To-do item: Return, exactly and in full, the lines of the records below starting at the one with "10.3969/j.issn.1000-3606.2021.08.003" and ending at the one with "creatures can be", and no other lines.

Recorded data

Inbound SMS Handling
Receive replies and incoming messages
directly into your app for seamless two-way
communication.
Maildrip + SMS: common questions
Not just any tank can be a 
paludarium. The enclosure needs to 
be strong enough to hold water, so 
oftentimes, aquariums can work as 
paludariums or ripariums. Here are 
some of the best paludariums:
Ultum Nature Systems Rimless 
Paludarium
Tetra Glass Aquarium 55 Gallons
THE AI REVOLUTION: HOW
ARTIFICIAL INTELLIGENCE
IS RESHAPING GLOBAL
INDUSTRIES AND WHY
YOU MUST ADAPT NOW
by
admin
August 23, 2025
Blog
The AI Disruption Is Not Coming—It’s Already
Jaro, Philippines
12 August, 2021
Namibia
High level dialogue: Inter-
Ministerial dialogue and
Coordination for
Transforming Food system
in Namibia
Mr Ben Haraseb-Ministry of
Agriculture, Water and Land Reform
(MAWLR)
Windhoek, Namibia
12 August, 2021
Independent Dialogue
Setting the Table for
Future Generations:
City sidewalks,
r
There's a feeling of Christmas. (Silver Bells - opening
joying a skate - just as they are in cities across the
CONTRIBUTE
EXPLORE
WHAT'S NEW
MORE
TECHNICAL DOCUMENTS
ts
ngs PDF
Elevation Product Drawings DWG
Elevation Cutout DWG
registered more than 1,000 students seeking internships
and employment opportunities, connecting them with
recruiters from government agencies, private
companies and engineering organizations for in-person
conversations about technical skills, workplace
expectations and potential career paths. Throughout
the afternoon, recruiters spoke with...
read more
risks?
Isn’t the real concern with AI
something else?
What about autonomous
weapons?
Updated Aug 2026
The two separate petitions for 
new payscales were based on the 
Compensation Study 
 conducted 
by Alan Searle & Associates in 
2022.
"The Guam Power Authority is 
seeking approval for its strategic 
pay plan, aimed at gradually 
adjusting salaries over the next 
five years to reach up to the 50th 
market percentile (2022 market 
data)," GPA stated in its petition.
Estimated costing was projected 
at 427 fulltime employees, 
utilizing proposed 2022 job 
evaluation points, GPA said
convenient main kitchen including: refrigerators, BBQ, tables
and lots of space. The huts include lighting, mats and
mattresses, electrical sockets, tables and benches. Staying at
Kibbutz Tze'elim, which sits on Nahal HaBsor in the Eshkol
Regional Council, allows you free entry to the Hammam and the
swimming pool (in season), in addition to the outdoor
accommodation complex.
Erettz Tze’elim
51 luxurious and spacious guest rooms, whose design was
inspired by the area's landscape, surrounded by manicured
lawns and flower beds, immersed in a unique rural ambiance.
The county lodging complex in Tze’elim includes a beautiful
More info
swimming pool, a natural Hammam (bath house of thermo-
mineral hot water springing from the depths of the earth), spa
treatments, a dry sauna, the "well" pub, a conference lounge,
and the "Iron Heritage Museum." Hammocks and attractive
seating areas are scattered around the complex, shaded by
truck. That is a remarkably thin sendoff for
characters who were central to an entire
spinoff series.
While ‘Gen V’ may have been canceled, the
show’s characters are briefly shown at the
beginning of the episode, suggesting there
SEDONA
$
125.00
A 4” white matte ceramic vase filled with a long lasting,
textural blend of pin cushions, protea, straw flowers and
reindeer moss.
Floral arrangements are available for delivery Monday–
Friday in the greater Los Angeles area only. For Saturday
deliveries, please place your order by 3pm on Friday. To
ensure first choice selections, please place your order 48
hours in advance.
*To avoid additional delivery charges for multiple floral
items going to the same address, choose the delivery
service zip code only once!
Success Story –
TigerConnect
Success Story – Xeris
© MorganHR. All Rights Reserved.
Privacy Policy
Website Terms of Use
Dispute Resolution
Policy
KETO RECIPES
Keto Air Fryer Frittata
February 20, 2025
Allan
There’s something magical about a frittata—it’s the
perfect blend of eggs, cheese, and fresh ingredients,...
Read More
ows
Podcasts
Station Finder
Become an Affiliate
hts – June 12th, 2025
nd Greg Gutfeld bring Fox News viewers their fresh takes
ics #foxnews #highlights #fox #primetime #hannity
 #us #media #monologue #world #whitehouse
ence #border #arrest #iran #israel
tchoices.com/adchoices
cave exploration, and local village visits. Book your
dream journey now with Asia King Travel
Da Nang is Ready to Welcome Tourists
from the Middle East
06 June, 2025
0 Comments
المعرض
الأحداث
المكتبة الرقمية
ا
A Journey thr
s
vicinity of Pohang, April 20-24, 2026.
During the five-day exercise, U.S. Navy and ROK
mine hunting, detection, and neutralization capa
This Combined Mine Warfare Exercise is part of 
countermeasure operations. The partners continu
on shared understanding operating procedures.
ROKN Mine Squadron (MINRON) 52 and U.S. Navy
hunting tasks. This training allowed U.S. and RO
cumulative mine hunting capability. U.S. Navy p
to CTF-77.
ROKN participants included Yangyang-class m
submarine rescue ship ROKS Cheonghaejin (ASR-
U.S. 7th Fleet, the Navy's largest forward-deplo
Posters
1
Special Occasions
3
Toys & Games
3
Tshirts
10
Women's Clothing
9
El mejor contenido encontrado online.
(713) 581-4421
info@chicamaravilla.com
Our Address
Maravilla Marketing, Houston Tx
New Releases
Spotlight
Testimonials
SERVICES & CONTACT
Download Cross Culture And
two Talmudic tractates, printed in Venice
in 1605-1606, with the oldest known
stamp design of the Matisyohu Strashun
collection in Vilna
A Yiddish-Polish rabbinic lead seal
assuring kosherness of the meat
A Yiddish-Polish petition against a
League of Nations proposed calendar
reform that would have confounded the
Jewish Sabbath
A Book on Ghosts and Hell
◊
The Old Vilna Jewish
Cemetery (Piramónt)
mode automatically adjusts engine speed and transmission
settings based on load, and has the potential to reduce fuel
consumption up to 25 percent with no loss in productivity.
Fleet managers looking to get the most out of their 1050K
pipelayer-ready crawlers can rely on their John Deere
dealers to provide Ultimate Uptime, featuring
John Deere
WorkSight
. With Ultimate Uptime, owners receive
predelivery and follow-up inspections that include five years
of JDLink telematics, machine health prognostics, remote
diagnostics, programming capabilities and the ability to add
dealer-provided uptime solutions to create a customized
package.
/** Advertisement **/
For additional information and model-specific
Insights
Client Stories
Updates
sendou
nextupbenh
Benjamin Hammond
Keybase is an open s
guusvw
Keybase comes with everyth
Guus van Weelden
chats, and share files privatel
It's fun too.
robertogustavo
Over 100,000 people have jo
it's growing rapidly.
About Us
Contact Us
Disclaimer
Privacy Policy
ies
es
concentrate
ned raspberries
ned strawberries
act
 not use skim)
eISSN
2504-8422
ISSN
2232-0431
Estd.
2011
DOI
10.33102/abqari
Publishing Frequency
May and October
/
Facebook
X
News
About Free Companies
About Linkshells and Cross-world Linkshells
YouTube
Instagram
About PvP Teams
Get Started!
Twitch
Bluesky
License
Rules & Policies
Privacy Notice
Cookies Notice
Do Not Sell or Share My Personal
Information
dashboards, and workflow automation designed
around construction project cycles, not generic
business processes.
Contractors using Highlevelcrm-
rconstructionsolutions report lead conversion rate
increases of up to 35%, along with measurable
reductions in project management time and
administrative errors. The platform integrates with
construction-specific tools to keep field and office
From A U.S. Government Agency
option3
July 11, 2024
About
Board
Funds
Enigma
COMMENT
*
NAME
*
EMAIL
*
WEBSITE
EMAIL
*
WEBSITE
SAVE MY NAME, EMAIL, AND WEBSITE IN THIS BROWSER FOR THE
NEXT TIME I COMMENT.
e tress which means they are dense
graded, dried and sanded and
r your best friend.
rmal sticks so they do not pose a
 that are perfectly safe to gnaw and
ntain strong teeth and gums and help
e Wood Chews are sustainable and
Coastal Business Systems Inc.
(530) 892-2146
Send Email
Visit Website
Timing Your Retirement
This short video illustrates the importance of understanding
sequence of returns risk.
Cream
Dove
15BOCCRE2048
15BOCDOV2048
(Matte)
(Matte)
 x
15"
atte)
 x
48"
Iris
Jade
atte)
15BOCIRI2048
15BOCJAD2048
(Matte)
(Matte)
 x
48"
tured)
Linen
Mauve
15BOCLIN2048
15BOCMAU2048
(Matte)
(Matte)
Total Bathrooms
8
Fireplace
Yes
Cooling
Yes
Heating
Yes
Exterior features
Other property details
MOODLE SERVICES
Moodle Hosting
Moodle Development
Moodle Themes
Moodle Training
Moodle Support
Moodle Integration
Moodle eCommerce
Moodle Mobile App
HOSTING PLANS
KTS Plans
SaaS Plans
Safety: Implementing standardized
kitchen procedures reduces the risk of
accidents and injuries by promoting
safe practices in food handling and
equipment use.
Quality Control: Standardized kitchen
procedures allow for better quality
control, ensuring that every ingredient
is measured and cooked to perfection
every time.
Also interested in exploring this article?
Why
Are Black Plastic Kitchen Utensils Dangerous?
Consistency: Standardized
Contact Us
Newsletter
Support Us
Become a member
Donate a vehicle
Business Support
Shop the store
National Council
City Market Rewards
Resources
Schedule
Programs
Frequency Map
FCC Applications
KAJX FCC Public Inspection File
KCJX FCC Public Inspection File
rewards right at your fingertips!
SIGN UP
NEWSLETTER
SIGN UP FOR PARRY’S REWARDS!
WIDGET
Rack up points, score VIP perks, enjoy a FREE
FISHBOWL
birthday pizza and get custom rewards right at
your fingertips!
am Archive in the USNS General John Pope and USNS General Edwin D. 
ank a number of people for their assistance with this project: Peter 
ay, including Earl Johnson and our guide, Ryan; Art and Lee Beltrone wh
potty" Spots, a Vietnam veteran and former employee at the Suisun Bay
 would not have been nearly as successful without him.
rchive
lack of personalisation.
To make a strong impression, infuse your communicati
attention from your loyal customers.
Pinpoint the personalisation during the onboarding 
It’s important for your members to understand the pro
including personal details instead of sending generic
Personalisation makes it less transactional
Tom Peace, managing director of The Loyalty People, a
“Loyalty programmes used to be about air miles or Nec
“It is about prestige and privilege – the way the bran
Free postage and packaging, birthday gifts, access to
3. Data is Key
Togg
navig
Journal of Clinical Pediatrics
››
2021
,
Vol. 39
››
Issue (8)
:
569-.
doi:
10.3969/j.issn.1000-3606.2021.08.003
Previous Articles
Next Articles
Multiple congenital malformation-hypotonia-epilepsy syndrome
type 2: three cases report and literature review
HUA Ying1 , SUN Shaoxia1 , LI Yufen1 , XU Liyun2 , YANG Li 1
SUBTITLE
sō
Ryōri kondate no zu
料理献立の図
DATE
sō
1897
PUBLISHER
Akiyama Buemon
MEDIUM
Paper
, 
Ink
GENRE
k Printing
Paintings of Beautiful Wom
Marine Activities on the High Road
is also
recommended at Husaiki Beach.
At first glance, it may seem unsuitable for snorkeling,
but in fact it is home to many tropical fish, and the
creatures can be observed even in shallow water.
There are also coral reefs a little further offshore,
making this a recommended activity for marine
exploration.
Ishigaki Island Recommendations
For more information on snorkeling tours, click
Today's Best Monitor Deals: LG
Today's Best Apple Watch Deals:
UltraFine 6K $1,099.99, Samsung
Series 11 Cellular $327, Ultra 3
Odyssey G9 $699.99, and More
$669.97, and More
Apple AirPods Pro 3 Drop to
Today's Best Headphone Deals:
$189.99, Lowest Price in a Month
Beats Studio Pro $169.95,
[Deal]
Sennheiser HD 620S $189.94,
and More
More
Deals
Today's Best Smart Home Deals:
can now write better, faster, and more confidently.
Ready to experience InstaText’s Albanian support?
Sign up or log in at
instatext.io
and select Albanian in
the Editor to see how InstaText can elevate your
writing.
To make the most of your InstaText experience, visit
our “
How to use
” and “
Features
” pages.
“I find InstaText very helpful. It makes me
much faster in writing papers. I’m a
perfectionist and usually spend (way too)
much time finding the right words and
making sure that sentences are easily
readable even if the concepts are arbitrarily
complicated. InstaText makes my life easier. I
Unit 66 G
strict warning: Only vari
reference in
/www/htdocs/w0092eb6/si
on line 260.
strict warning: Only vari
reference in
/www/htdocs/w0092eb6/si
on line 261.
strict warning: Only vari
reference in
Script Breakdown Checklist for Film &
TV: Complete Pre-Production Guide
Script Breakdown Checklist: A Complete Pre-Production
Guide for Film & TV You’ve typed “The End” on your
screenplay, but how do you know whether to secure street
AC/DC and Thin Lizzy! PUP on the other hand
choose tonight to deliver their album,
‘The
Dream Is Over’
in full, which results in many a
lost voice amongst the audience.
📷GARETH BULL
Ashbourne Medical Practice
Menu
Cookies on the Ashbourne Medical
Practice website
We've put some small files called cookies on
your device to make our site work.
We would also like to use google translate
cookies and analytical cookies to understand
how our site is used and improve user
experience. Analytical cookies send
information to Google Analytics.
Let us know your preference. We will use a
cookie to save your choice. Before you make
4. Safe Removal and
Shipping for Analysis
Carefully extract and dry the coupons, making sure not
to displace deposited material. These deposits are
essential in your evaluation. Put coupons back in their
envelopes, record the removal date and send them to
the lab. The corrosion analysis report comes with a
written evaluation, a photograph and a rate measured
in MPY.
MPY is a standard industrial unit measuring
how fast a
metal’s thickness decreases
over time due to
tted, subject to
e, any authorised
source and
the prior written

Task result:
10.3969/j.issn.1000-3606.2021.08.003
Previous Articles
Next Articles
Multiple congenital malformation-hypotonia-epilepsy syndrome
type 2: three cases report and literature review
HUA Ying1 , SUN Shaoxia1 , LI Yufen1 , XU Liyun2 , YANG Li 1
SUBTITLE
sō
Ryōri kondate no zu
料理献立の図
DATE
sō
1897
PUBLISHER
Akiyama Buemon
MEDIUM
Paper
, 
Ink
GENRE
k Printing
Paintings of Beautiful Wom
Marine Activities on the High Road
is also
recommended at Husaiki Beach.
At first glance, it may seem unsuitable for snorkeling,
but in fact it is home to many tropical fish, and the
creatures can be observed even in shallow water.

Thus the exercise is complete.